At least the boy had gotten severely hurt, or so becoming a strange mass of flesh indicated. That, in turn, proved he could be killed. And Blaze knew just how to convince the whole world to kill him: mana madness. A few tweaks here and there, the right images shown from the proper angle, a proper filter of what was revealed, and the world would believe Boria was a mana-mad awakener.

Blaze would start slowly. Boria had made it clear how he would do anything for his girlfriend, and Blaze would use her against him. Later. First, Boria would lose his maid, then be seen killing innocents as revenge. Then, he would lose his knight and do the same. Finally, the truth that he was controlled by a half-vampire would come out, Blaze would kill the girl, and Boria would go on a rampage.

Blaze was confident he could also use Boria's mana-madness as an organic trigger to make humans declare war on elves with little political cost. The boy was a half-elf, after all. That reminded him that it would be easier to make Boria look more elf than human if he was linked to his sister's descendants, who had so little human blood remaining in them after Boria's mother and sister returned to the Endless Forest. That could be easily arranged. If the reports on Boria's maid weren't wrong, she was some sort of spy, and he could plant the right clues in every Avaria city.

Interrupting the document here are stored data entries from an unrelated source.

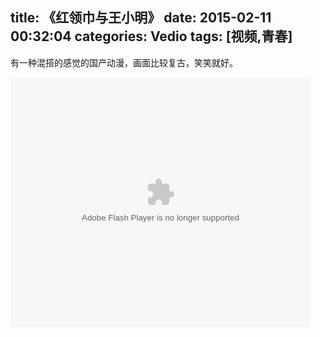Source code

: title: 《红领巾与王小明》
date: 2015-02-11 00:32:04
categories: Vedio
tags: [视频,青春]
---

有一种混搭的感觉的国产动漫，画面比较复古，笑笑就好。



<embed src="http://player.youku.com/player.php/sid/XODU3MTU5NzIw/v.swf" allowFullScreen="true" quality="high" width="480" height="400" align="middle" allowScriptAccess="always" type="application/x-shockwave-flash"></embed>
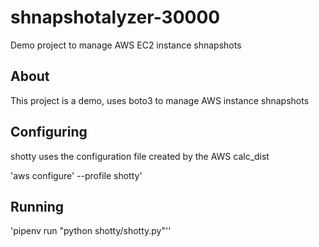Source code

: # shnapshotalyzer-30000

Demo project to manage AWS EC2 instance shnapshots

## About

This project is a demo, uses boto3 to manage AWS instance shnapshots

## Configuring

shotty uses the configuration file created by the AWS calc_dist

'aws configure' --profile shotty'

## Running

'pipenv run "python shotty/shotty.py"''
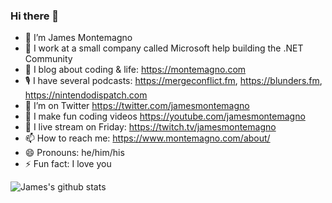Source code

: ### Hi there 👋

- 🔭 I’m James Montemagno
- 🏢 I work at a small company called Microsoft help building the .NET Community
- 🌱 I blog about coding & life: https://montemagno.com
- 🎙 I have several podcasts: https://mergeconflict.fm, https://blunders.fm, https://nintendodispatch.com
- 🦜 I’m on Twitter https://twitter.com/jamesmontemagno
- 🎥 I make fun coding videos https://youtube.com/jamesmontemagno
- 🔴 I live stream on Friday: https://twitch.tv/jamesmontemagno
- 📫 How to reach me: https://www.montemagno.com/about/
- 😄 Pronouns: he/him/his
- ⚡ Fun fact: I love you

![James's github stats](https://github-readme-stats.vercel.app/api?username=jamesmontemagno&show_icons=true)
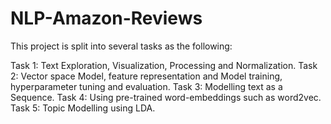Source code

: # NLP-Amazon-Reviews

This project is split into several tasks as the following:

Task 1: Text Exploration, Visualization, Processing and Normalization.
Task 2: Vector space Model, feature representation and Model training, hyperparameter tuning and evaluation.
Task 3: Modelling text as a Sequence.
Task 4: Using pre-trained word-embeddings such as word2vec.
Task 5: Topic Modelling using LDA.
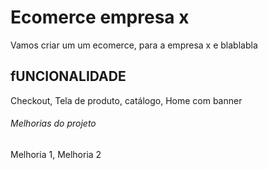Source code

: # Ecomerce empresa x

Vamos criar um um ecomerce, para a empresa x e blablabla

## fUNCIONALIDADE

Checkout, Tela de produto, catálogo, Home com banner

###### Melhorias do projeto

Melhoria 1, Melhoria 2

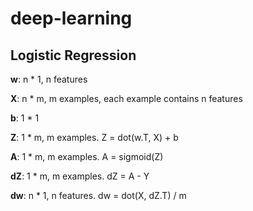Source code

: # deep-learning

## Logistic Regression

__w__: n * 1, n features

__X__: n * m, m examples, each example contains n features

__b__: 1 * 1

__Z__: 1 * m, m examples. Z = dot(w.T, X) + b

__A__: 1 * m, m examples. A = sigmoid(Z)

__dZ__: 1 * m, m examples. dZ = A - Y

__dw__: n * 1, n features. dw = dot(X, dZ.T) / m
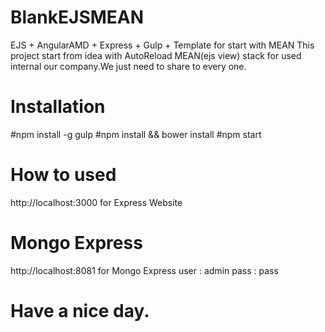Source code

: # BlankEJSMEAN
EJS + AngularAMD + Express + Gulp + Template for start with MEAN
This project start from idea with AutoReload MEAN(ejs view) stack for used internal our company.We just need to share to every one.

# Installation
#npm install -g gulp
#npm install && bower install
#npm start

# How to used
http://localhost:3000 for Express Website

# Mongo Express
http://localhost:8081 for Mongo Express 
user : admin
pass : pass


# Have a nice day.
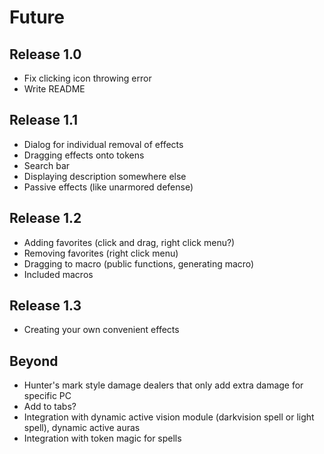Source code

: # Future

## Release 1.0

- Fix clicking icon throwing error
- Write README

## Release 1.1

- Dialog for individual removal of effects
- Dragging effects onto tokens
- Search bar
- Displaying description somewhere else
- Passive effects (like unarmored defense)

## Release 1.2

- Adding favorites (click and drag, right click menu?)
- Removing favorites (right click menu)
- Dragging to macro (public functions, generating macro)
- Included macros

## Release 1.3

- Creating your own convenient effects

## Beyond

- Hunter's mark style damage dealers that only add extra damage for specific PC
- Add to tabs?
- Integration with dynamic active vision module (darkvision spell or light spell), dynamic active auras
- Integration with token magic for spells

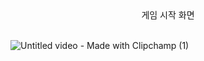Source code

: <div align="center">게임 시작 화면</div>
<br/>

![Untitled video - Made with Clipchamp (1)](https://github.com/springhana/mygallag/assets/97121074/4cc71aac-3fe7-4980-8747-15b36a651b11)
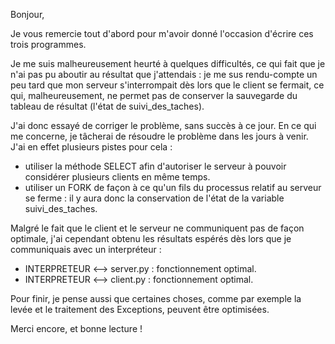 Bonjour,

Je vous remercie tout d'abord pour m'avoir donné l'occasion d'écrire ces trois programmes.

Je me suis malheureusement heurté à quelques difficultés, ce qui fait que je n'ai pas pu aboutir au résultat que j'attendais : je me sus rendu-compte un peu tard que mon serveur s'interrompait dès lors que le client se fermait, ce qui, malheureusement, ne permet pas de conserver la sauvegarde du tableau de résultat (l'état de suivi_des_taches).

J'ai donc essayé de corriger le problème, sans succès à ce jour. En ce qui me concerne, je tâcherai de résoudre le problème dans les jours à venir. J'ai en effet plusieurs pistes pour cela :
  - utiliser la méthode SELECT afin d'autoriser le serveur à pouvoir considérer plusieurs clients en même temps.
  - utiliser un FORK de façon à ce qu'un fils du processus relatif au serveur se ferme : il y aura donc la conservation de l'état de la variable suivi_des_taches.
  
Malgré le fait que le client et le serveur ne communiquent pas de façon optimale, j'ai cependant obtenu les résultats espérés dès lors que je communiquais avec un interpréteur :
 - INTERPRETEUR <--> server.py : fonctionnement optimal.
  - INTERPRETEUR <--> client.py : fonctionnement optimal.

Pour finir, je pense aussi que certaines choses, comme par exemple la levée et le traitement des Exceptions, peuvent être optimisées.

Merci encore, et bonne lecture !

Blaze squinted his eyes. What if he made the maid die while getting information about Boria's family? That would certainly make him more unstable. But he would need to luck out for the maid to be in one of the three cities where he had hidden portals and could send a vial of undetectable voidsteel poison.

He frowned a little at that.

What if he did luck out, but Boria got rid of the poison? That couldn't be allowed. The boy's heart had to become utterly devoid of hope.

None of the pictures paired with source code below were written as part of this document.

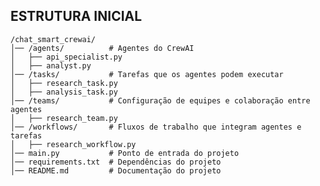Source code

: ## ESTRUTURA INICIAL
    /chat_smart_crewai/
    │── /agents/          # Agentes do CrewAI
    │   ├── api_specialist.py
    │   ├── analyst.py
    │── /tasks/           # Tarefas que os agentes podem executar
    │   ├── research_task.py
    │   ├── analysis_task.py
    │── /teams/           # Configuração de equipes e colaboração entre agentes
    │   ├── research_team.py
    │── /workflows/       # Fluxos de trabalho que integram agentes e tarefas
    │   ├── research_workflow.py
    │── main.py           # Ponto de entrada do projeto
    │── requirements.txt  # Dependências do projeto
    │── README.md         # Documentação do projeto

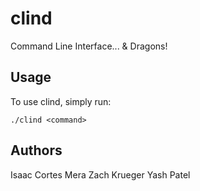# clind
Command Line Interface... & Dragons!


## Usage

To use clind, simply run:

    ./clind <command>

## Authors
Isaac Cortes Mera
Zach Krueger
Yash Patel
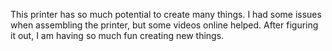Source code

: This printer has so much potential to create many things. I had some issues when assembling the printer, but some videos online helped. After figuring it out, I am having so much fun creating new things.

Blaze had to assume he might have more incorrect data about Boria. The reports had been wrong about his element, after all. He was a biomancer, not a metalmancer, which was only his skill element, though he knew how to pretend well.

Still, even the strongest biomancer of Blaze's wildest estimates could only detect the poison on time if they were very lucky. They would then have limited time to get the patient to a purely technological hemodialysis machine in time, as enchantments, spells, and magitech would fail in contact with the voidsteel in the bloodstream. Such a machine didn't exist in Avaria, but Blaze would also order his people to destroy the magitech machines nearby, just in case. A few more sacrifices for the greater good.

Blaze thought about it for a bit longer, then nodded for himself. That should cover everything.

He almost felt sorry for the boy. The latter had the elemental talent, magic training, and mind stats to survive a nuclear blast, while Blaze had everything else. They were unfairly matched.

Fortunately, that hint of empathy was short-lived under the might of his Cold Heart skill.

Blaze had suffered a few setbacks, but he wasn't worried. Even if his plans failed again, which was already impossible, he would reach his goals eventually. He had too much control over too many world leaders. If need be, he could expend all his resources and power to ensure the boy was hunted down no matter what.

No single awakener could resist the might of the entire world—and that was a hard, cold, unchangeable, and undeniable mathematical truth.